La valeur des envois de fonds

Traduit par Bernard Tornare

C’est à New York qu’il a découvert le saumon, cuit sur des plateaux dans le rayon frais des supermarchés. Douze dollars pour une demi-livre. Douze dollars… il s’est demandé ce qu’il pouvait faire avec douze dollars dans son village natal de Todos Santos Cuchumatán, Huehuetenango, au Guatemala. Sans aucun doute nourrir sa famille pendant au moins trois jours.

À Todos Santos Cuchumatán, Clementino a travaillé depuis l’adolescence au cimetière, d’abord comme aide de son oncle où il a appris à bricoler ici et là : des jours comme fossoyeur, d’autres comme maçon, des fois des journées de maintenance ou de peinture au gros pinceau et au petit pinceau.
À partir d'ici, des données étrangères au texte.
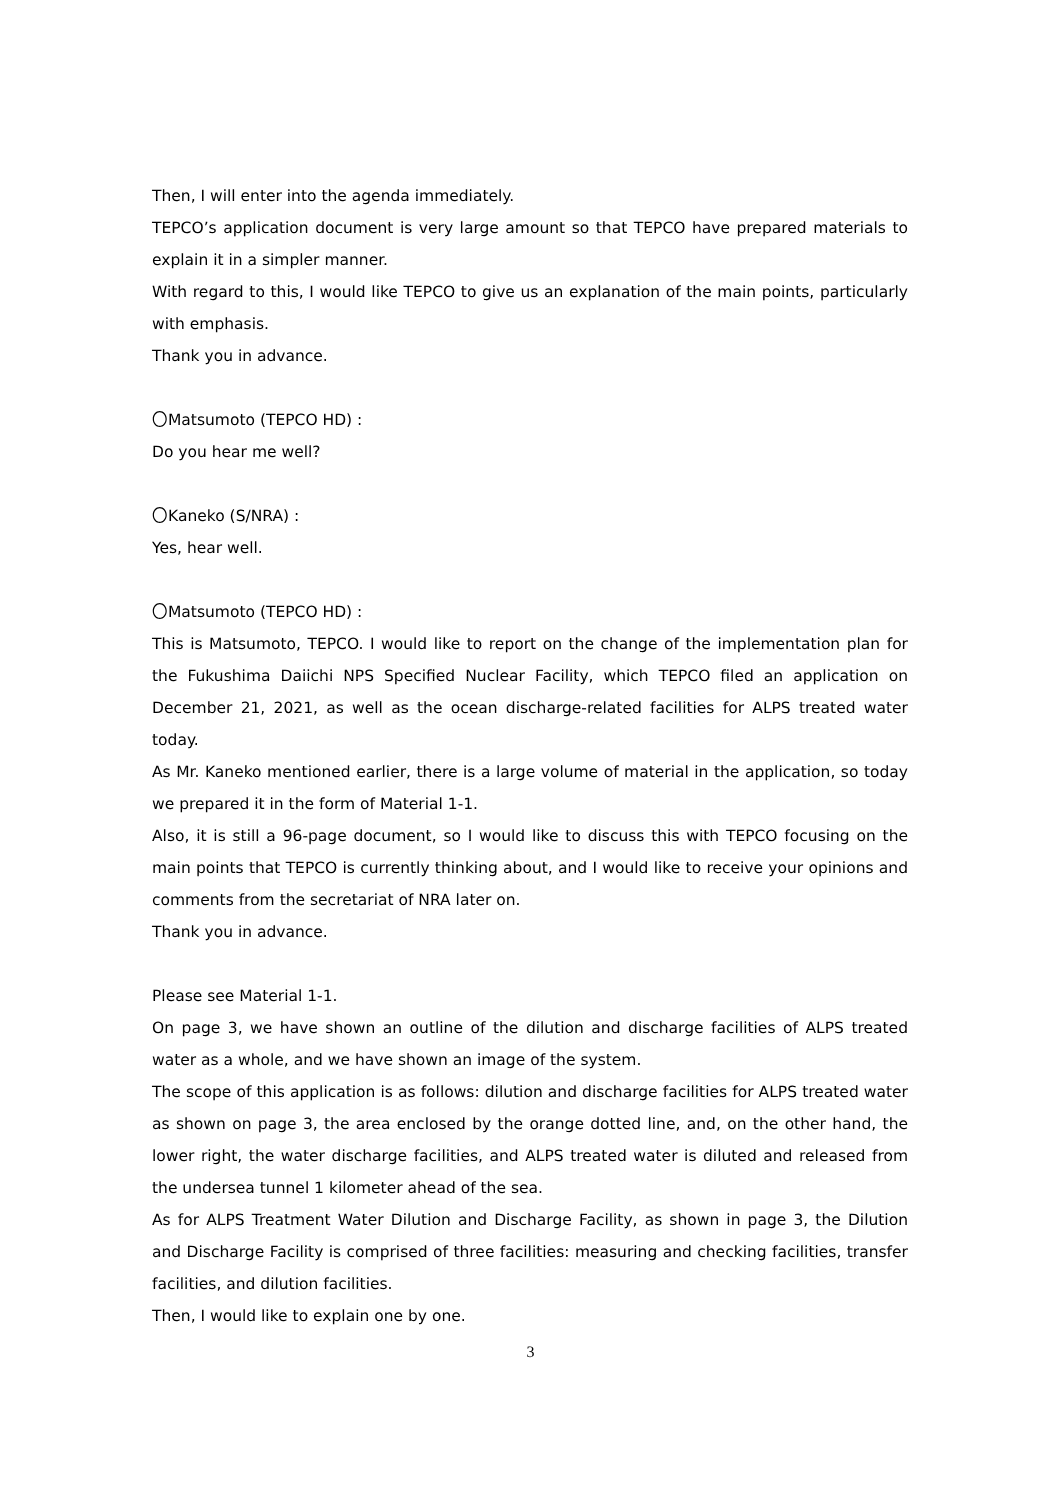Then, I will enter into the agenda immediately.
TEPCO’s application document is very large amount so that TEPCO have prepared materials to explain it in a simpler manner.
With regard to this, I would like TEPCO to give us an explanation of the main points, particularly with emphasis.
Thank you in advance.
〇Matsumoto (TEPCO HD) :
Do you hear me well?
〇Kaneko (S/NRA) :
Yes, hear well.
〇Matsumoto (TEPCO HD) :
This is Matsumoto, TEPCO. I would like to report on the change of the implementation plan for the Fukushima Daiichi NPS Specified Nuclear Facility, which TEPCO filed an application on December 21, 2021, as well as the ocean discharge-related facilities for ALPS treated water today.
As Mr. Kaneko mentioned earlier, there is a large volume of material in the application, so today we prepared it in the form of Material 1-1.
Also, it is still a 96-page document, so I would like to discuss this with TEPCO focusing on the main points that TEPCO is currently thinking about, and I would like to receive your opinions and comments from the secretariat of NRA later on.
Thank you in advance.
Please see Material 1-1.
On page 3, we have shown an outline of the dilution and discharge facilities of ALPS treated water as a whole, and we have shown an image of the system.
The scope of this application is as follows: dilution and discharge facilities for ALPS treated water as shown on page 3, the area enclosed by the orange dotted line, and, on the other hand, the lower right, the water discharge facilities, and ALPS treated water is diluted and released from the undersea tunnel 1 kilometer ahead of the sea.
As for ALPS Treatment Water Dilution and Discharge Facility, as shown in page 3, the Dilution and Discharge Facility is comprised of three facilities: measuring and checking facilities, transfer facilities, and dilution facilities.
Then, I would like to explain one by one.
3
Il a appris par cœur tous les détails du drapeau des États-Unis lorsque ont commencé à arriver les corps des migrants morts aux États-Unis et qui avaient adopté ce pays comme leur seconde patrie. Des gens tellement reconnaissants de la prospérité qu’ils demandaient que le drapeau américain soit peint sur leurs tombes en même temps que le drapeau guatémaltèque. Ils demandaient aussi que soient peints sur leurs tombes le drapeau américain et le drapeau guatémaltèque, ainsi que des paysages de villes américaines et des montagnes de Todos Santos Cuchumatán.
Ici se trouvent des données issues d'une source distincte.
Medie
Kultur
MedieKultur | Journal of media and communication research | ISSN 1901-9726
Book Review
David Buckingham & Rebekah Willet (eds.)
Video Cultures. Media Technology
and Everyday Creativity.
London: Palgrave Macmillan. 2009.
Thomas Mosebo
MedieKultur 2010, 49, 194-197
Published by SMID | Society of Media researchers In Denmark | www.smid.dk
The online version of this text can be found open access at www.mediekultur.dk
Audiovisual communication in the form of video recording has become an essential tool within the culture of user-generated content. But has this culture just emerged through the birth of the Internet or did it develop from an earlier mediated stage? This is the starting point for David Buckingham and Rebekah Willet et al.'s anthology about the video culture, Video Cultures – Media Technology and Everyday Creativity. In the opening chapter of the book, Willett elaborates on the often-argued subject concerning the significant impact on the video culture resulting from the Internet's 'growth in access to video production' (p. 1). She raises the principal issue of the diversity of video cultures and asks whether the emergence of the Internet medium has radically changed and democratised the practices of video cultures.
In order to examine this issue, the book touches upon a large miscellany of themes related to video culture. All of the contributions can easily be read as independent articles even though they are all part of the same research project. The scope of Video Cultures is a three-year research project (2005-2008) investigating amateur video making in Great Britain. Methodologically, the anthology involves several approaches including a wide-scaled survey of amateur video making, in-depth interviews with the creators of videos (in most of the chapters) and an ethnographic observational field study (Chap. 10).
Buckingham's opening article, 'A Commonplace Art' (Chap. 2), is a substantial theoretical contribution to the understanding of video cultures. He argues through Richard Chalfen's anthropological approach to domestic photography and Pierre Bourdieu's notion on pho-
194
Depuis le Nord arrivaient les dollars pour construire de grands mausolées pour des familles entières. Clementino était impressionné par le luxe de ceux qui étaient partis les mains vides. Il pensait que ces personnes devaient très bien s’en sortir aux États-Unis pour gaspiller ainsi leur argent.

Une grande partie du village avait migré lorsque Clementino est devenu majeur et, là où il y avait autrefois des maisons en adobe, des immeubles de trois étages ont commencé à être construites avec un grand espace pour garer les voitures d’occasion qui traversaient la frontière entre le Mexique et le Guatemala. Les jeunes étaient excités de voir cette fortune et ont commencé à émigrer en masse. Dans l’agitation, Clementino est parti aussi, promettant à sa famille l’envoi hebdomadaire de fonds pour la construction de l’immeuble avec un grand parking pour les voitures.
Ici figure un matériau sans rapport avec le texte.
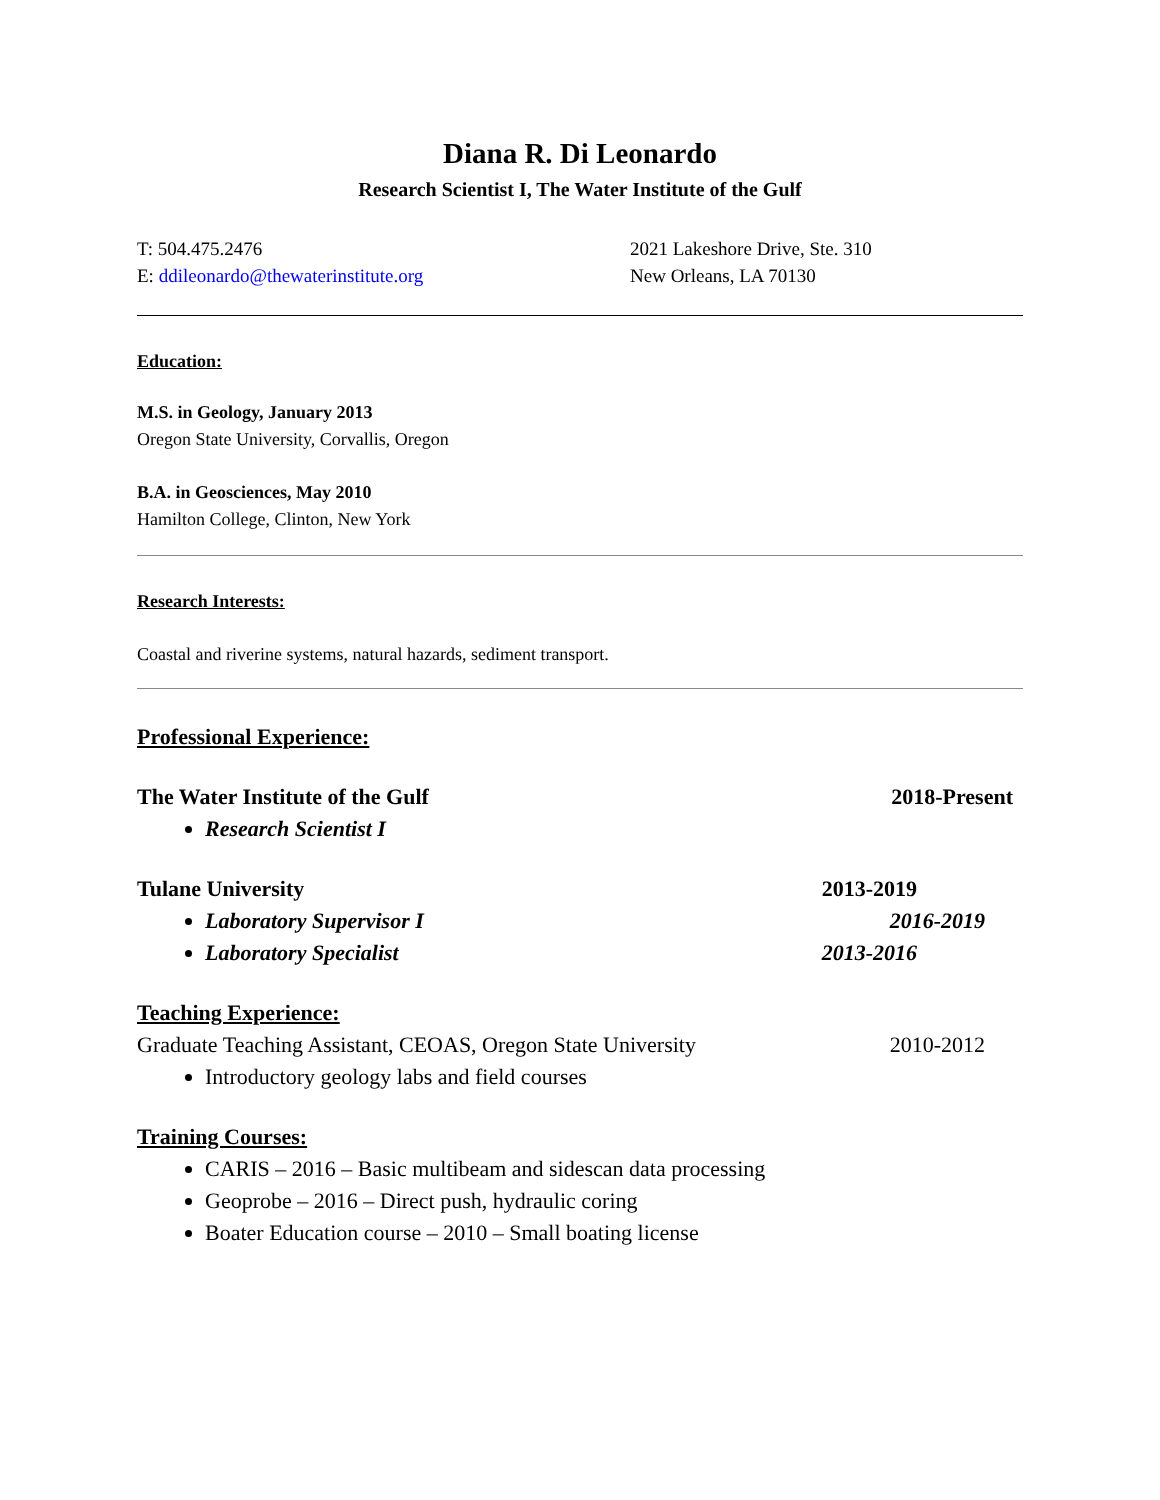Diana R. Di Leonardo
Research Scientist I, The Water Institute of the Gulf
T: 504.475.2476
E: ddileonardo@thewaterinstitute.org
2021 Lakeshore Drive, Ste. 310
New Orleans, LA 70130
Education:
M.S. in Geology, January 2013
Oregon State University, Corvallis, Oregon
B.A. in Geosciences, May 2010
Hamilton College, Clinton, New York
Research Interests:
Coastal and riverine systems, natural hazards, sediment transport.
Professional Experience:
The Water Institute of the Gulf 2018-Present
Research Scientist I
Tulane University 2013-2019
Laboratory Supervisor I 2016-2019
Laboratory Specialist 2013-2016
Teaching Experience:
Graduate Teaching Assistant, CEOAS, Oregon State University 2010-2012
Introductory geology labs and field courses
Training Courses:
CARIS – 2016 – Basic multibeam and sidescan data processing
Geoprobe – 2016 – Direct push, hydraulic coring
Boater Education course – 2010 – Small boating license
C’est ainsi, qu’il découvre à New York des quartiers entiers qu’il pensait trouver vivant dans l’opulence, comme en témoignaient les envois d’argent pour construire des tombes et des maisons de trois étages. Mais à sa grande surprise, ils étaient entassés dans des immeubles situés dans les quartiers les plus pauvres de la ville, avec trois ou quatre familles louant un appartement d’une chambre. Il a trouvé des équipes de travailleurs vivant dans les sous-sols des maisons d’autres Guatémaltèques qui leur faisaient la faveur de les louer.

La plupart voyageaient en train car ils n’avaient pas de voiture, tout comme lui un jour s’est demandé ce qu’ils pourraient faire au Guatemala avec les douze dollars que coûtait une demi-livre de saumon dans le rayon frais du supermarché.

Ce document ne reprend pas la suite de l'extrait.